In just the last week, the city has seen sustained protests after Philadelphia police shot and killed a Black man who was wielding a knife while undergoing an apparent mental health crisis.
Despite crowds that have been estimated in the thousands, or even tens of thousands, Mayor Jim Kenney said that such demonstrations were exempt from the city's moratorium on public events, the complaint says.
"These demonstrations are no different than traditional parades that would ordinarily require a permit," the group's complaint says. "Yet, the city has permitted the former without restriction and it has banned the latter entirely."
City spokesman Mike Dunn said the restrictions were an important part of helping to keep the virus at bay, and are doubly important now as cases begin to swell once again.
"It's unfortunate that the U.S. attorney has incited a lawsuit to challenge the city's COVID-19 safety measures at one of the most dangerous times in our pandemic," he said. "Philadelphia is currently experiencing the start of what looks like another large wave of COVID-19 cases.

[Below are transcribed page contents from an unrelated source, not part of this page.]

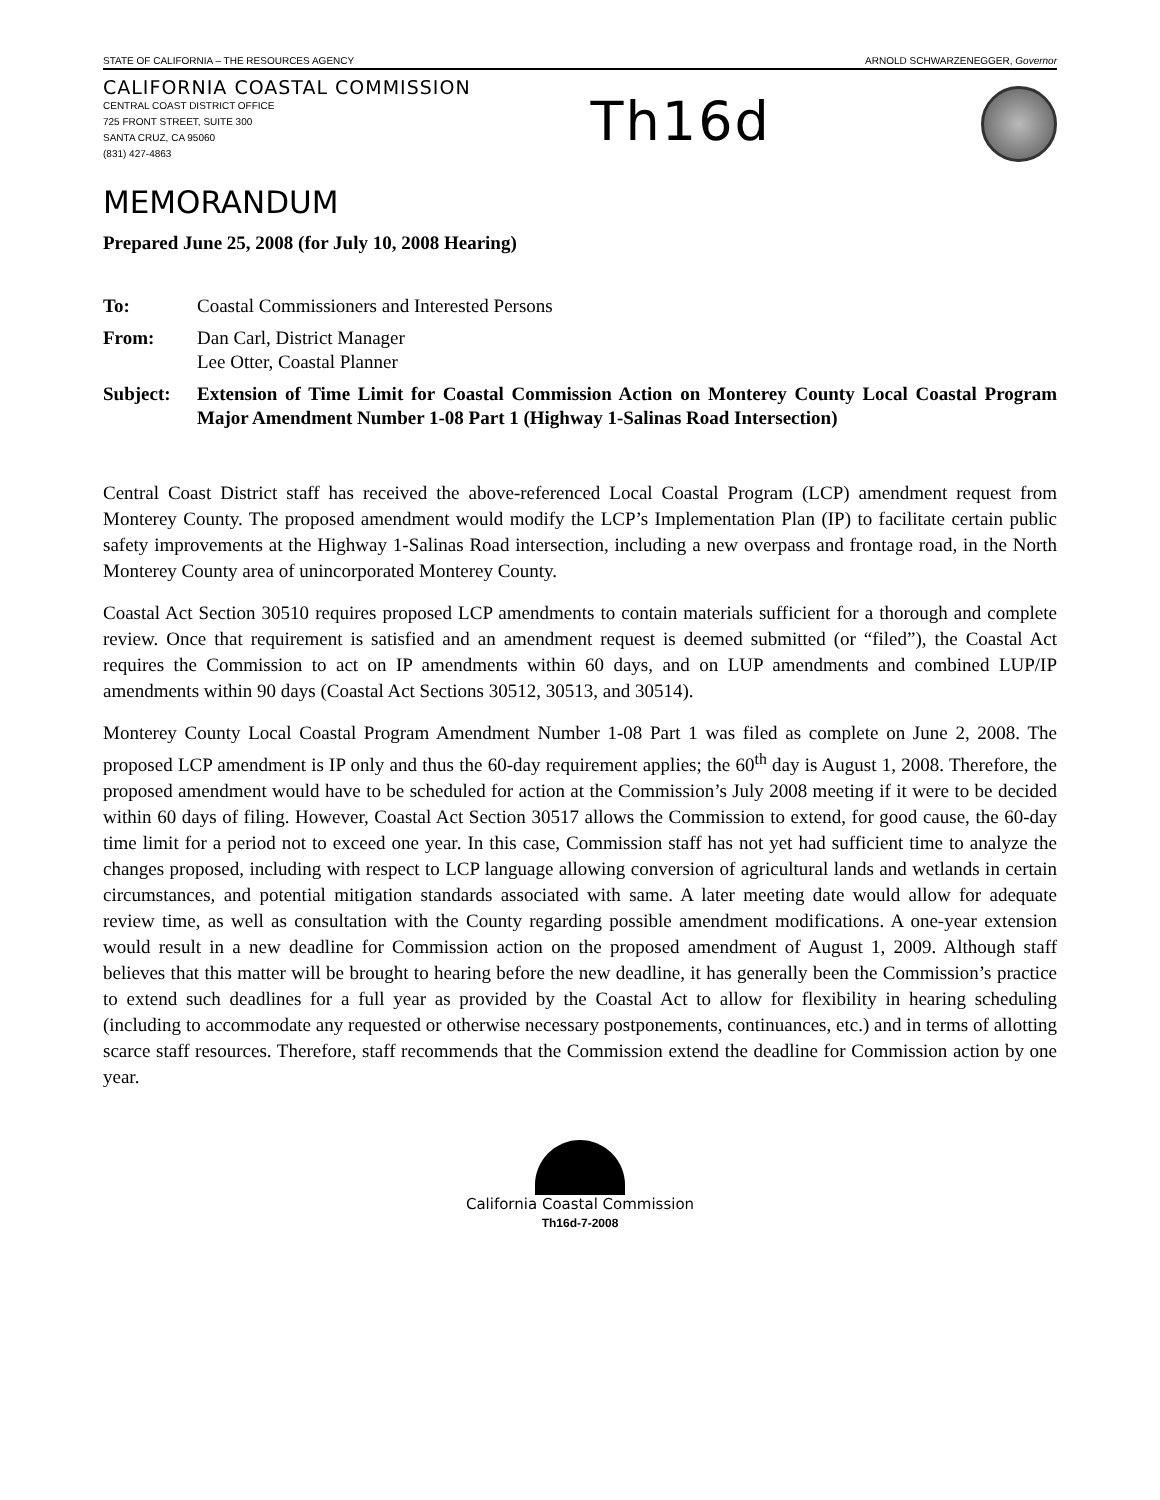STATE OF CALIFORNIA – THE RESOURCES AGENCY ARNOLD SCHWARZENEGGER, Governor
CALIFORNIA COASTAL COMMISSION
CENTRAL COAST DISTRICT OFFICE
725 FRONT STREET, SUITE 300
SANTA CRUZ, CA 95060
(831) 427-4863
Th16d
MEMORANDUM
Prepared June 25, 2008 (for July 10, 2008 Hearing)
To: Coastal Commissioners and Interested Persons
From: Dan Carl, District Manager
Lee Otter, Coastal Planner
Subject: Extension of Time Limit for Coastal Commission Action on Monterey County Local Coastal Program Major Amendment Number 1-08 Part 1 (Highway 1-Salinas Road Intersection)
Central Coast District staff has received the above-referenced Local Coastal Program (LCP) amendment request from Monterey County. The proposed amendment would modify the LCP’s Implementation Plan (IP) to facilitate certain public safety improvements at the Highway 1-Salinas Road intersection, including a new overpass and frontage road, in the North Monterey County area of unincorporated Monterey County.
Coastal Act Section 30510 requires proposed LCP amendments to contain materials sufficient for a thorough and complete review. Once that requirement is satisfied and an amendment request is deemed submitted (or “filed”), the Coastal Act requires the Commission to act on IP amendments within 60 days, and on LUP amendments and combined LUP/IP amendments within 90 days (Coastal Act Sections 30512, 30513, and 30514).
Monterey County Local Coastal Program Amendment Number 1-08 Part 1 was filed as complete on June 2, 2008. The proposed LCP amendment is IP only and thus the 60-day requirement applies; the 60<sup>th</sup> day is August 1, 2008. Therefore, the proposed amendment would have to be scheduled for action at the Commission’s July 2008 meeting if it were to be decided within 60 days of filing. However, Coastal Act Section 30517 allows the Commission to extend, for good cause, the 60-day time limit for a period not to exceed one year. In this case, Commission staff has not yet had sufficient time to analyze the changes proposed, including with respect to LCP language allowing conversion of agricultural lands and wetlands in certain circumstances, and potential mitigation standards associated with same. A later meeting date would allow for adequate review time, as well as consultation with the County regarding possible amendment modifications. A one-year extension would result in a new deadline for Commission action on the proposed amendment of August 1, 2009. Although staff believes that this matter will be brought to hearing before the new deadline, it has generally been the Commission’s practice to extend such deadlines for a full year as provided by the Coastal Act to allow for flexibility in hearing scheduling (including to accommodate any requested or otherwise necessary postponements, continuances, etc.) and in terms of allotting scarce staff resources. Therefore, staff recommends that the Commission extend the deadline for Commission action by one year.
California Coastal Commission
Th16d-7-2008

The Health Department is reporting an average of more than 350 new cases of the virus every day. This is the highest level of new cases since the first week of May, when our hospitals were on the verge of being overwhelmed. The only reason that the virus was beaten back at that time was the measures that the city implemented to limit public congregation and promote social distancing. Efforts to further roll back these common sense, life-saving restrictions will exacerbate the situation, leading to more infections, hospitalizations, and deaths."
The veterans group is represented by John Bloor of Faegre Drinker Biddle & Reath LLP.
The government is represented by William McSwain, Gregory David, Eric Gill and Jacqueline Romano of the U.S. Attorney's Office for the Eastern District of Pennsylvania and Eric Dreiband, John Daukas and Alexander Maugeri of the U.S. Department of Justice Civil Rights Division.
Counsel information for the city was not immediately available.
The case is Philadelphia Vietnam Veterans Memorial Society v. Jim Kenney et al., case number 2:20-cv-05418, in the U.S. District Court for the Eastern District of Pennsylvania.